Anita Rachman, Jakarta – Islamic parties need to start preparing as early as this year for the 2014 elections to keep from losing more votes to secular rivals, an analyst said on Wednesday.
Kacung Maridjan, a political analyst from Surabaya's Airlangga University, said Islamic parties had seen a serious drop in support from the time of the New Order regime until the most recent elections in 2009.
In 2009, he said political parties based on Islamic values garnered less than 28 percent of the total vote.
The Islam-based United Development Party (PPP) by itself accounted for the same share of the vote in 1977.
"Muslims in this country have this principle: 'Islam, yes! Islamic parties, not necessarily.' It's related to their performance," he said.
"There have been some significant declines that must be tackled by Islamic political parties in the country. They must boost their performance."

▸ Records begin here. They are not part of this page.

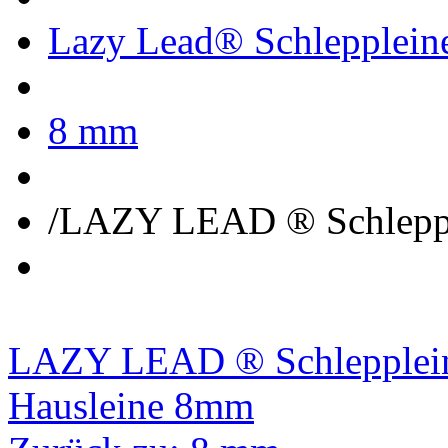
Lazy Lead® Schlepplein
8 mm
/
LAZY LEAD ® Schlepp
LAZY LEAD ® Schlepplei
Hausleine 8mm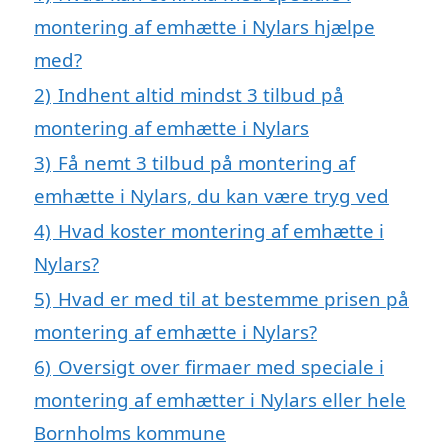
montering af emhætte i Nylars hjælpe
med?
2)
Indhent altid mindst 3 tilbud på
montering af emhætte i Nylars
3)
Få nemt 3 tilbud på montering af
emhætte i Nylars, du kan være tryg ved
4)
Hvad koster montering af emhætte i
Nylars?
5)
Hvad er med til at bestemme prisen på
montering af emhætte i Nylars?
6)
Oversigt over firmaer med speciale i
montering af emhætter i Nylars eller hele
Bornholms kommune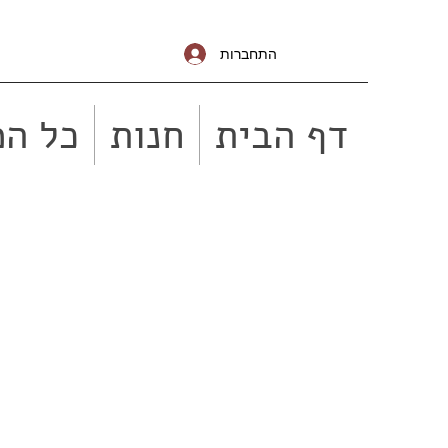
התחברות
דף הבית
חנות
כל המ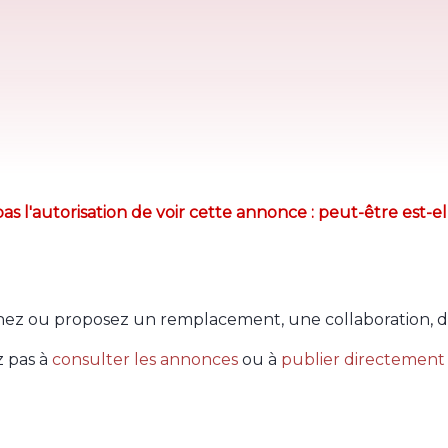
as l'autorisation de voir cette annonce : peut-être est-el
ez ou proposez un remplacement, une collaboration, d
z pas à
consulter les annonces
ou à
publier directement 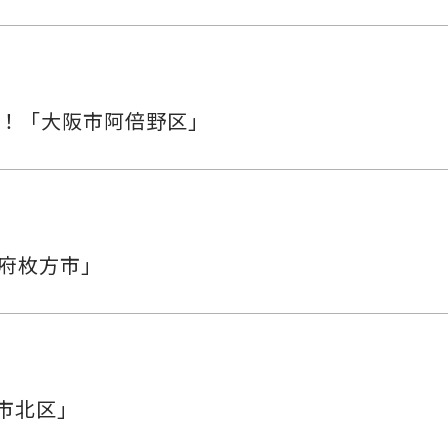
ン！「大阪市阿倍野区」
阪府枚方市」
市北区」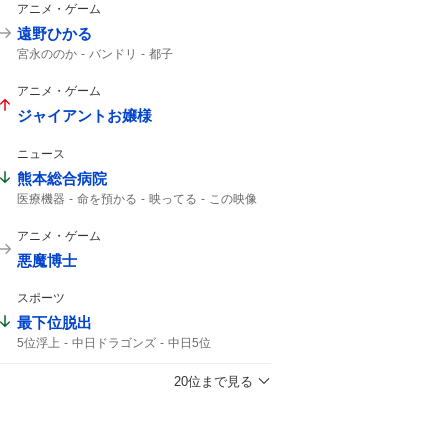
アニメ・ゲーム
遠野ひかる
宮永ののか
バンドリ
都子
アニメ・ゲーム
ジャイアントお嬢様
ニュース
熊本総合病院
医療機器
命を預かる
映ってる
この映像
アニメ・ゲーム
悪魔博士
スポーツ
最下位脱出
5位浮上
中日ドラゴンズ
中日5位
ドラゴンズ
3連勝
セ・リーグ
20位まで見る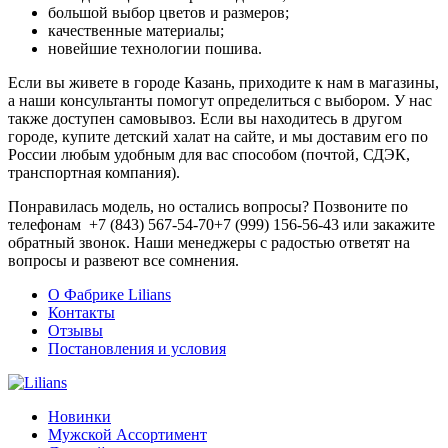
большой выбор цветов и размеров;
качественные материалы;
новейшие технологии пошива.
Если вы живете в городе Казань, приходите к нам в магазины,
а наши консультанты помогут определиться с выбором. У нас
также доступен самовывоз. Если вы находитесь в другом
городе, купите детский халат на сайте, и мы доставим его по
России любым удобным для вас способом (почтой, СДЭК,
транспортная компания).
Понравилась модель, но остались вопросы? Позвоните по
телефонам +7 (843) 567-54-70+7 (999) 156-56-43 или закажите
обратный звонок. Наши менеджеры с радостью ответят на
вопросы и развеют все сомнения.
О Фабрике Lilians
Контакты
Отзывы
Постановления и условия
Новинки
Мужской Ассортимент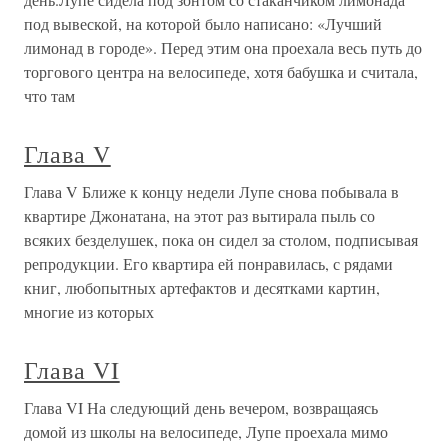
под вывеской, на которой было написано: «Лучший
лимонад в городе». Перед этим она проехала весь путь до
торгового центра на велосипеде, хотя бабушка и считала,
что там
Глава V
Глава V Ближе к концу недели Лупе снова побывала в
квартире Джонатана, на этот раз вытирала пыль со
всяких безделушек, пока он сидел за столом, подписывая
репродукции. Его квартира ей понравилась, с рядами
книг, любопытных артефактов и десятками картин,
многие из которых
Глава VI
Глава VI На следующий день вечером, возвращаясь
домой из школы на велосипеде, Лупе проехала мимо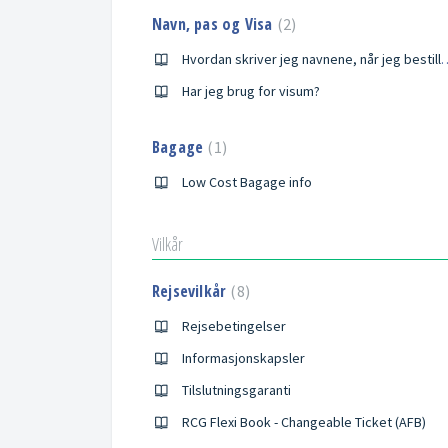
Navn, pas og Visa
2
Hvordan skriver jeg navne
Har jeg brug for visum?
Bagage
1
Low Cost Bagage info
Vilkår
Rejsevilkår
8
Rejsebetingelser
Informasjonskapsler
Tilslutningsgaranti
RCG Flexi Book - Changeable Ticket (AFB)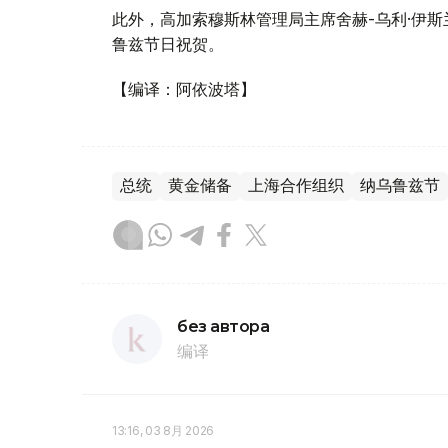
此外，高加索穆斯林管理局主席舍赫-乌利·伊斯
鲁兹节日祝贺。
【编译：阿依波塔】
总统
黄金储备
上海合作组织
纳乌鲁兹节
без автора
编译
13:16, 03 8月 2026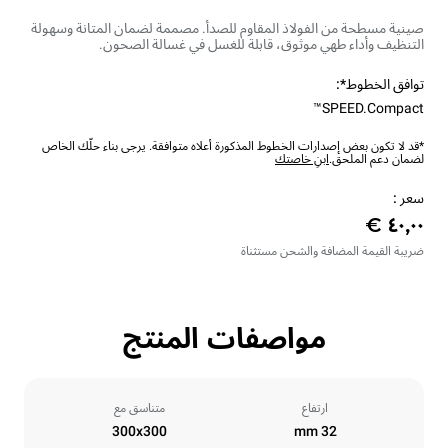
صينية مسطحة من الفولاذ المقاوم للصدأ. مصممة لضمان المتانة وسهولة
التنظيف وأداء طهي موثوق، قابلة للغسل في غسالة الصحون.
توافق الخطوط*:
SPEED.Compact™
*قد لا تكون بعض إصدارات الخطوط المذكورة أعلاه متوافقة. يرجى بناء حلّك الخاص
لضمان دعم الملحق.
ابنِ خاصتك
سعر :
ضريبة القيمة المضافة والشحن مستثناة
مواصفات المنتج
ارتفاع
متناسق مع
300x300
32 mm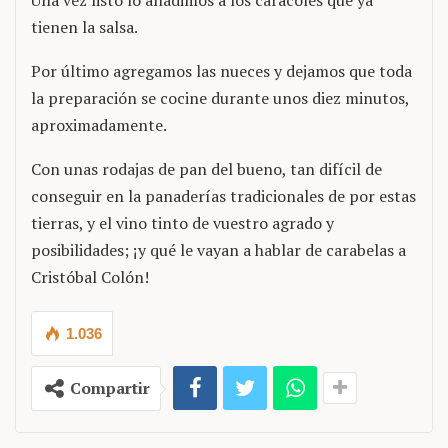
Una vez listo lo añadimos a los caracoles que ya
tienen la salsa.
Por último agregamos las nueces y dejamos que toda
la preparación se cocine durante unos diez minutos,
aproximadamente.
Con unas rodajas de pan del bueno, tan difícil de
conseguir en la panaderías tradicionales de por estas
tierras, y el vino tinto de vuestro agrado y
posibilidades; ¡y qué le vayan a hablar de carabelas a
Cristóbal Colón!
1.036
Compartir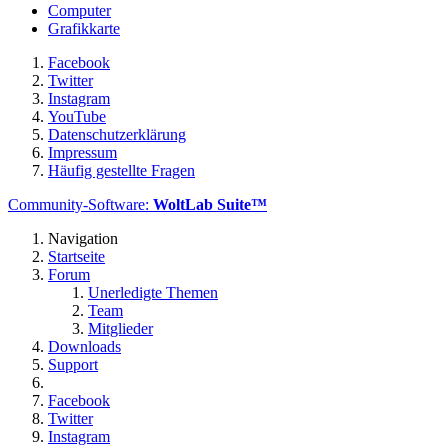
Computer
Grafikkarte
Facebook
Twitter
Instagram
YouTube
Datenschutzerklärung
Impressum
Häufig gestellte Fragen
Community-Software:
WoltLab Suite™
Navigation
Startseite
Forum
Unerledigte Themen
Team
Mitglieder
Downloads
Support
Facebook
Twitter
Instagram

Three secular parties topped the 2009 polls – the ruling Democratic Party, Golkar Party, and the opposition Indonesian Democratic Party of Struggle (PDI-P). They were followed by four Islamic-based political parties, the Prosperous Justice Party (PKS), the National Mandate Party (PAN), PPP and the National Awakening Party (PKB).
Kacung said in the 1955 election, Islamic parties garnered 43 percent of all votes. "In 1999 it still stood at 37 percent, and 38 percent in 2004, but in [2009], it was less than 28 percent," he said.
If Islamic political parties don't want to see this trend continue in 2014, he added, they should answer the call to improve immediately by recruiting more influential figures, stronger leadership and finding enough funding.
"In 2009, Islamic political parties only had small fund/capital and they don't have a magnet to attract people, like the late Gus Dur with PKB," he said, referring to the PKB founder and former President Abdurrahman "Gus Dur" Wahid.
Speaking separately, M. Romahurmuziy, secretary general of the PPP, acknowledged that some Islam-based parties have been suffering from a serious decline in votes largely because of internal conflicts.
"It seems that people leave conflicted Islam-based parties more easily, rather than leave conflicted nationalist-secular parties," he said. "The punishment is terrible, the number of seats [in the legislative] is getting smaller."
The PKB, for instance, has been beset by conflict since 2004, when Gus Dur dismissed Muhaimin Iskandar as the party's secretary general after an internal spat.
Muhaimin contested his dismissal in court and won. He organized a congress that elected him as chairman and the government recognized his camp as the official bearer of the party name.
However, a faction of followers loyal to Gus Dur led by his daughter Yenny Wahid is still trying to consolidate the party.
But Romahurmuziy believed Islamic parties would learn from history and do better come 2014. He also said PPP was positioning itself as "a huge Islamic political home" in Indonesia. He hoped it would be a turning point for Islam-based parties.
However, PKS chairman Luthfi Hasan Ishaq said the decline in votes was not a trend limited to Islamic parties alone, citing the fact that both Golkar and PDI-P in 2009 received less support than before. "It's just not our problem, not only Islamic parties," he said.
With the ruling Democrats grabbing the biggest share in the last poll, he said all other parties should figure out a response.
But he added that the political situation might be different by the next national elections. "So it depends on how we see the situation today, and what it will be in the next poll," he said.